[GOAL] Please set out all of the material below as a numbered list, leaving out any blank lines.
>>>>
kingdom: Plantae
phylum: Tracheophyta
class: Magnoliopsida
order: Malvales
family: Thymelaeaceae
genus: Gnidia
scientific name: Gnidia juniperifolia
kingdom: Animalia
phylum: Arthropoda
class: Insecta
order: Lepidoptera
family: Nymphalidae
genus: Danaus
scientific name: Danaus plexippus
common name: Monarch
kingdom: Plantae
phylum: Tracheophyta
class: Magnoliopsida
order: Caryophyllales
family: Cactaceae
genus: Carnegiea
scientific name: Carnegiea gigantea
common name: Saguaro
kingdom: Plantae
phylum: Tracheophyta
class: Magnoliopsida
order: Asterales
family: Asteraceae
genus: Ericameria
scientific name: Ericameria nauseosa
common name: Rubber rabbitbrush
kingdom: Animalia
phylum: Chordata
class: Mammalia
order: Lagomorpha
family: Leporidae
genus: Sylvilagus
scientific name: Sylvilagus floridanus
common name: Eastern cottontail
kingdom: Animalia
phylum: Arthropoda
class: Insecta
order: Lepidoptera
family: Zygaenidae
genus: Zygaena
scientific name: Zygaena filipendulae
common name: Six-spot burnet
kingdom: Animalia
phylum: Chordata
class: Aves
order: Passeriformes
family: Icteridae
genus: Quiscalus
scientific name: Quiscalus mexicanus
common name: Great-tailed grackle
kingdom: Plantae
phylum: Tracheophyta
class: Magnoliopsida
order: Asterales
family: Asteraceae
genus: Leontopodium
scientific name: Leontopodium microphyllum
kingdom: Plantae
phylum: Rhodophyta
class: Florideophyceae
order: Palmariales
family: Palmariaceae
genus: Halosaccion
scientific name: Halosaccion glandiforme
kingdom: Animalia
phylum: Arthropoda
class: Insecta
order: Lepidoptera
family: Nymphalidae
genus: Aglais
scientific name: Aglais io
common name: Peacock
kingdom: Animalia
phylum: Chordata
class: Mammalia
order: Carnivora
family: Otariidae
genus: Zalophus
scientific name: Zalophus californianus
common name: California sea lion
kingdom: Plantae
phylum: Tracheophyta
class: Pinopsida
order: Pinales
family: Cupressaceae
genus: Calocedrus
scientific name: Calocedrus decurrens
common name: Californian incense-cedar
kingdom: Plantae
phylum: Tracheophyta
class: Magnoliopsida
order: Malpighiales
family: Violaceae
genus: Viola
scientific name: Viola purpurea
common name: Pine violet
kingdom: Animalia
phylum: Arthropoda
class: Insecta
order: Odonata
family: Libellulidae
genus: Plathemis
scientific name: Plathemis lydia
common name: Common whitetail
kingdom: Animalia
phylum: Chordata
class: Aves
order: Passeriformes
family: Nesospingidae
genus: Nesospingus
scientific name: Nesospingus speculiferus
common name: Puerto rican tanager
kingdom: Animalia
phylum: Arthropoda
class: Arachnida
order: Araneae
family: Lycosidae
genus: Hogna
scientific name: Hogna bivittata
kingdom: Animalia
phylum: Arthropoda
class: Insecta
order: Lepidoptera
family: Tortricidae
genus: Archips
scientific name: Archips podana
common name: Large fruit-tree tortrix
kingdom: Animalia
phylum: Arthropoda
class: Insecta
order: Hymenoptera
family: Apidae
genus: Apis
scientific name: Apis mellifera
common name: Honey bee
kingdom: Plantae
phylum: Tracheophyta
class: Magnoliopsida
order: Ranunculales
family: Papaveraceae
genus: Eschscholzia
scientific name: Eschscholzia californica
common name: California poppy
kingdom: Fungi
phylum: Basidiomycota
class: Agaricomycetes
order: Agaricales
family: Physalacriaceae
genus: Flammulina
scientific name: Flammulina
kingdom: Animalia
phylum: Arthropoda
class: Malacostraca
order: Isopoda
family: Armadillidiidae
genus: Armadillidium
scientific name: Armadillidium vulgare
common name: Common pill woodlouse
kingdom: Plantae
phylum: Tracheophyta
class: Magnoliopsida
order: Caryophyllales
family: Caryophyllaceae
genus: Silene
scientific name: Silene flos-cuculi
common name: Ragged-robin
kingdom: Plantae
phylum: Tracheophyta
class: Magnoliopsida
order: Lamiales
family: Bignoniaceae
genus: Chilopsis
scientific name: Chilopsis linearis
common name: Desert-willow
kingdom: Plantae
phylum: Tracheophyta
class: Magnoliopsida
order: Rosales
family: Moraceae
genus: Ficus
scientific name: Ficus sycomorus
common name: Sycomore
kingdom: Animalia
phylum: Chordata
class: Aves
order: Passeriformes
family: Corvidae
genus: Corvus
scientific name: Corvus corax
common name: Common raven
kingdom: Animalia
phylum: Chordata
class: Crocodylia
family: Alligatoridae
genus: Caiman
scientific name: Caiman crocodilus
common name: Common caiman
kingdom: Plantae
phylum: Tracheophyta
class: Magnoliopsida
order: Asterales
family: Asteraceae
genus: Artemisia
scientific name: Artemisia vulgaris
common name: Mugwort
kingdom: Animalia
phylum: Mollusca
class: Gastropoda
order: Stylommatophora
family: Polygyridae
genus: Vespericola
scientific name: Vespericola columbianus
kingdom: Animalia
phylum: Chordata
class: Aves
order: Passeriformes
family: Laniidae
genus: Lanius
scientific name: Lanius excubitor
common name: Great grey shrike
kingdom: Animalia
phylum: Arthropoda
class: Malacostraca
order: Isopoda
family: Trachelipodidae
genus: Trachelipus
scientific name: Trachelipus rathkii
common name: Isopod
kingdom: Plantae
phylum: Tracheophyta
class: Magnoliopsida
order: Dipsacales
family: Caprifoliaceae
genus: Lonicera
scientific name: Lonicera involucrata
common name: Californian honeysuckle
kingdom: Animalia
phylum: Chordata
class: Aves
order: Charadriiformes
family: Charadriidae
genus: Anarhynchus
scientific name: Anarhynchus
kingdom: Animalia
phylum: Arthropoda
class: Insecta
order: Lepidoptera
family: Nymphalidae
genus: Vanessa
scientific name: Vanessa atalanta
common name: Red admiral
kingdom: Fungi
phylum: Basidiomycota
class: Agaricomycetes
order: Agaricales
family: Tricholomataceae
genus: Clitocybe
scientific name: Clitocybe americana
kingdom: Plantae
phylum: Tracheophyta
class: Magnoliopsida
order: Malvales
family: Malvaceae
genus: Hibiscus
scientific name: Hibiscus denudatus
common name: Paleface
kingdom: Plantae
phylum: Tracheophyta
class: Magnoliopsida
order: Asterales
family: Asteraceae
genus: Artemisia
<<<<
[RESPONSE]
1. kingdom: Plantae
2. phylum: Tracheophyta
3. class: Magnoliopsida
4. order: Malvales
5. family: Thymelaeaceae
6. genus: Gnidia
7. scientific name: Gnidia juniperifolia
8. kingdom: Animalia
9. phylum: Arthropoda
10. class: Insecta
11. order: Lepidoptera
12. family: Nymphalidae
13. genus: Danaus
14. scientific name: Danaus plexippus
15. common name: Monarch
16. kingdom: Plantae
17. phylum: Tracheophyta
18. class: Magnoliopsida
19. order: Caryophyllales
20. family: Cactaceae
21. genus: Carnegiea
22. scientific name: Carnegiea gigantea
23. common name: Saguaro
24. kingdom: Plantae
25. phylum: Tracheophyta
26. class: Magnoliopsida
27. order: Asterales
28. family: Asteraceae
29. genus: Ericameria
30. scientific name: Ericameria nauseosa
31. common name: Rubber rabbitbrush
32. kingdom: Animalia
33. phylum: Chordata
34. class: Mammalia
35. order: Lagomorpha
36. family: Leporidae
37. genus: Sylvilagus
38. scientific name: Sylvilagus floridanus
39. common name: Eastern cottontail
40. kingdom: Animalia
41. phylum: Arthropoda
42. class: Insecta
43. order: Lepidoptera
44. family: Zygaenidae
45. genus: Zygaena
46. scientific name: Zygaena filipendulae
47. common name: Six-spot burnet
48. kingdom: Animalia
49. phylum: Chordata
50. class: Aves
51. order: Passeriformes
52. family: Icteridae
53. genus: Quiscalus
54. scientific name: Quiscalus mexicanus
55. common name: Great-tailed grackle
56. kingdom: Plantae
57. phylum: Tracheophyta
58. class: Magnoliopsida
59. order: Asterales
60. family: Asteraceae
61. genus: Leontopodium
62. scientific name: Leontopodium microphyllum
63. kingdom: Plantae
64. phylum: Rhodophyta
65. class: Florideophyceae
66. order: Palmariales
67. family: Palmariaceae
68. genus: Halosaccion
69. scientific name: Halosaccion glandiforme
70. kingdom: Animalia
71. phylum: Arthropoda
72. class: Insecta
73. order: Lepidoptera
74. family: Nymphalidae
75. genus: Aglais
76. scientific name: Aglais io
77. common name: Peacock
78. kingdom: Animalia
79. phylum: Chordata
80. class: Mammalia
81. order: Carnivora
82. family: Otariidae
83. genus: Zalophus
84. scientific name: Zalophus californianus
85. common name: California sea lion
86. kingdom: Plantae
87. phylum: Tracheophyta
88. class: Pinopsida
89. order: Pinales
90. family: Cupressaceae
91. genus: Calocedrus
92. scientific name: Calocedrus decurrens
93. common name: Californian incense-cedar
94. kingdom: Plantae
95. phylum: Tracheophyta
96. class: Magnoliopsida
97. order: Malpighiales
98. family: Violaceae
99. genus: Viola
100. scientific name: Viola purpurea
101. common name: Pine violet
102. kingdom: Animalia
103. phylum: Arthropoda
104. class: Insecta
105. order: Odonata
106. family: Libellulidae
107. genus: Plathemis
108. scientific name: Plathemis lydia
109. common name: Common whitetail
110. kingdom: Animalia
111. phylum: Chordata
112. class: Aves
113. order: Passeriformes
114. family: Nesospingidae
115. genus: Nesospingus
116. scientific name: Nesospingus speculiferus
117. common name: Puerto rican tanager
118. kingdom: Animalia
119. phylum: Arthropoda
120. class: Arachnida
121. order: Araneae
122. family: Lycosidae
123. genus: Hogna
124. scientific name: Hogna bivittata
125. kingdom: Animalia
126. phylum: Arthropoda
127. class: Insecta
128. order: Lepidoptera
129. family: Tortricidae
130. genus: Archips
131. scientific name: Archips podana
132. common name: Large fruit-tree tortrix
133. kingdom: Animalia
134. phylum: Arthropoda
135. class: Insecta
136. order: Hymenoptera
137. family: Apidae
138. genus: Apis
139. scientific name: Apis mellifera
140. common name: Honey bee
141. kingdom: Plantae
142. phylum: Tracheophyta
143. class: Magnoliopsida
144. order: Ranunculales
145. family: Papaveraceae
146. genus: Eschscholzia
147. scientific name: Eschscholzia californica
148. common name: California poppy
149. kingdom: Fungi
150. phylum: Basidiomycota
151. class: Agaricomycetes
152. order: Agaricales
153. family: Physalacriaceae
154. genus: Flammulina
155. scientific name: Flammulina
156. kingdom: Animalia
157. phylum: Arthropoda
158. class: Malacostraca
159. order: Isopoda
160. family: Armadillidiidae
161. genus: Armadillidium
162. scientific name: Armadillidium vulgare
163. common name: Common pill woodlouse
164. kingdom: Plantae
165. phylum: Tracheophyta
166. class: Magnoliopsida
167. order: Caryophyllales
168. family: Caryophyllaceae
169. genus: Silene
170. scientific name: Silene flos-cuculi
171. common name: Ragged-robin
172. kingdom: Plantae
173. phylum: Tracheophyta
174. class: Magnoliopsida
175. order: Lamiales
176. family: Bignoniaceae
177. genus: Chilopsis
178. scientific name: Chilopsis linearis
179. common name: Desert-willow
180. kingdom: Plantae
181. phylum: Tracheophyta
182. class: Magnoliopsida
183. order: Rosales
184. family: Moraceae
185. genus: Ficus
186. scientific name: Ficus sycomorus
187. common name: Sycomore
188. kingdom: Animalia
189. phylum: Chordata
190. class: Aves
191. order: Passeriformes
192. family: Corvidae
193. genus: Corvus
194. scientific name: Corvus corax
195. common name: Common raven
196. kingdom: Animalia
197. phylum: Chordata
198. class: Crocodylia
199. family: Alligatoridae
200. genus: Caiman
201. scientific name: Caiman crocodilus
202. common name: Common caiman
203. kingdom: Plantae
204. phylum: Tracheophyta
205. class: Magnoliopsida
206. order: Asterales
207. family: Asteraceae
208. genus: Artemisia
209. scientific name: Artemisia vulgaris
210. common name: Mugwort
211. kingdom: Animalia
212. phylum: Mollusca
213. class: Gastropoda
214. order: Stylommatophora
215. family: Polygyridae
216. genus: Vespericola
217. scientific name: Vespericola columbianus
218. kingdom: Animalia
219. phylum: Chordata
220. class: Aves
221. order: Passeriformes
222. family: Laniidae
223. genus: Lanius
224. scientific name: Lanius excubitor
225. common name: Great grey shrike
226. kingdom: Animalia
227. phylum: Arthropoda
228. class: Malacostraca
229. order: Isopoda
230. family: Trachelipodidae
231. genus: Trachelipus
232. scientific name: Trachelipus rathkii
233. common name: Isopod
234. kingdom: Plantae
235. phylum: Tracheophyta
236. class: Magnoliopsida
237. order: Dipsacales
238. family: Caprifoliaceae
239. genus: Lonicera
240. scientific name: Lonicera involucrata
241. common name: Californian honeysuckle
242. kingdom: Animalia
243. phylum: Chordata
244. class: Aves
245. order: Charadriiformes
246. family: Charadriidae
247. genus: Anarhynchus
248. scientific name: Anarhynchus
249. kingdom: Animalia
250. phylum: Arthropoda
251. class: Insecta
252. order: Lepidoptera
253. family: Nymphalidae
254. genus: Vanessa
255. scientific name: Vanessa atalanta
256. common name: Red admiral
257. kingdom: Fungi
258. phylum: Basidiomycota
259. class: Agaricomycetes
260. order: Agaricales
261. family: Tricholomataceae
262. genus: Clitocybe
263. scientific name: Clitocybe americana
264. kingdom: Plantae
265. phylum: Tracheophyta
266. class: Magnoliopsida
267. order: Malvales
268. family: Malvaceae
269. genus: Hibiscus
270. scientific name: Hibiscus denudatus
271. common name: Paleface
272. kingdom: Plantae
273. phylum: Tracheophyta
274. class: Magnoliopsida
275. order: Asterales
276. family: Asteraceae
277. genus: Artemisia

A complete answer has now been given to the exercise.